**Instruction**
Each line that contains "Prezzi" needs to be copied from the listing.

+--

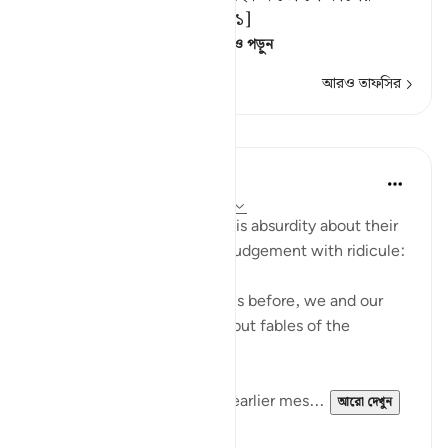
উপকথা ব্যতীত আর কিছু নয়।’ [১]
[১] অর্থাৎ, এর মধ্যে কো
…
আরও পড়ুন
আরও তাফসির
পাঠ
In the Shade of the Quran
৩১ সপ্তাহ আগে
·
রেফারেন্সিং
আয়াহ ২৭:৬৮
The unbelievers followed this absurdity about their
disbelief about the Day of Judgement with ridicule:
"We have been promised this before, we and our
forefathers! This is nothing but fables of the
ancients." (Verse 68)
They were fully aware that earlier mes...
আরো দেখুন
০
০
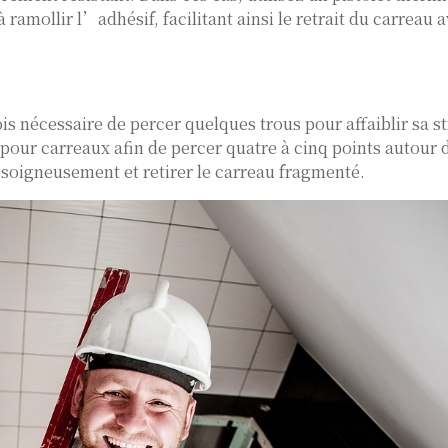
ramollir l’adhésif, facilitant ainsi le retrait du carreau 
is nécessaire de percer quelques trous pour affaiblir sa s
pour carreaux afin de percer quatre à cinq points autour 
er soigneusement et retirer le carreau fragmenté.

+--

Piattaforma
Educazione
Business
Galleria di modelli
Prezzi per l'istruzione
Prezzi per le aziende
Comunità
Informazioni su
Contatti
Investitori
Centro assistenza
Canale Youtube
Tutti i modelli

+--

**Exercise answer**
Prezzi per l'istruzione
Prezzi per le aziende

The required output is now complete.